■ PASSAGE:

%%

Understanding Google My Business & Local Search
Does Local need to be held to a higher standard? Matt McGee Responds
I have put the following to a number of folks whose opinion I respect.
Premise:
The internet is coming face to face with the communities we live in. Local is at the nexus of this juncture. With the iPhone we now listen to our music, answer our phones, read our email, look at our maps and browse the yellow pages. In the near future we will likely be using our iPhroid (or whatever the device will be called) to replace our wallet, the ATM machine and who knows what else. In the past we have been satisfied with search providing relevant results but we are now in a time when we expect the map and business listings to be not just relevant but correct as well.
Question:
As we move forward to what I call the age of the iPhroid with who knows what transactional and social capabilities, does Local need to be held to a higher standard to “truly†succeed and play a trusted role in our lives?
What is your opinion?

%%

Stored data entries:
%%

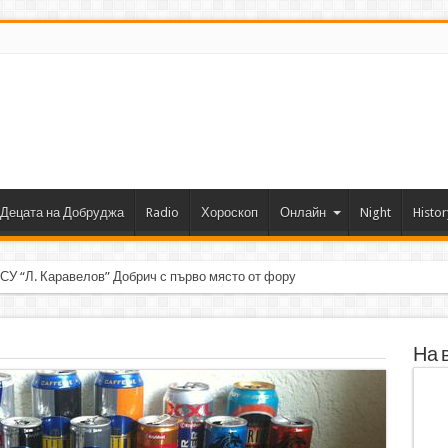
Децата на Добруджа
Radio
Хороскоп
Онлайн
Night
Histor
 СУ “Л. Каравелов” Добрич с първо място от форум по роботика
На 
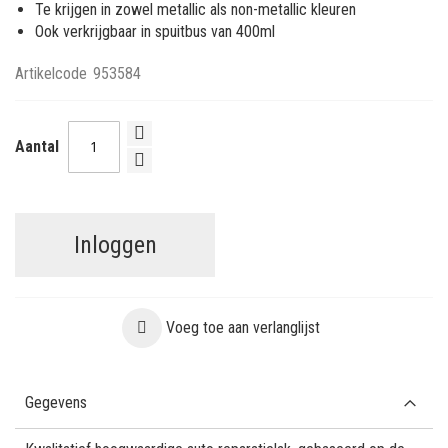
Te krijgen in zowel metallic als non-metallic kleuren
Ook verkrijgbaar in spuitbus van 400ml
Artikelcode
953584
Aantal
Inloggen
Voeg toe aan verlanglijst
Gegevens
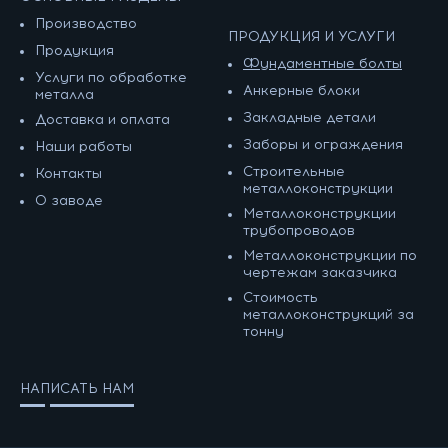
Производство
ПРОДУКЦИЯ И УСЛУГИ
Продукция
Фундаментные болты
Услуги по обработке
Анкерные блоки
металла
Закладные детали
Доставка и оплата
Заборы и ограждения
Наши работы
Строительные
Контакты
металлоконструкции
О заводе
Металлоконструкции
трубопроводов
Металлоконструкции по
чертежам заказчика
Cтоимость
металлоконструкций за
тонну
НАПИСАТЬ НАМ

%%

■ TASKS TO CARRY OUT:
(1) Answer these questions about the passage on local search:
(a) Who is named in the second heading as responding?
(b) According to the premise, what does the iPhone now let people browse?
(c) What does the writer call the coming age in the question section?
(2) Duplicate the passage on local search, starting at "Understanding Google My" and ending at "opinion I respect.".
The listing was drawn from a separate source.

■ RESPONSES:
(1)
(a) Matt McGee
(b) The yellow pages
(c) The age of the iPhroid

(2)
Understanding Google My Business & Local Search
Does Local need to be held to a higher standard? Matt McGee Responds
I have put the following to a number of folks whose opinion I respect.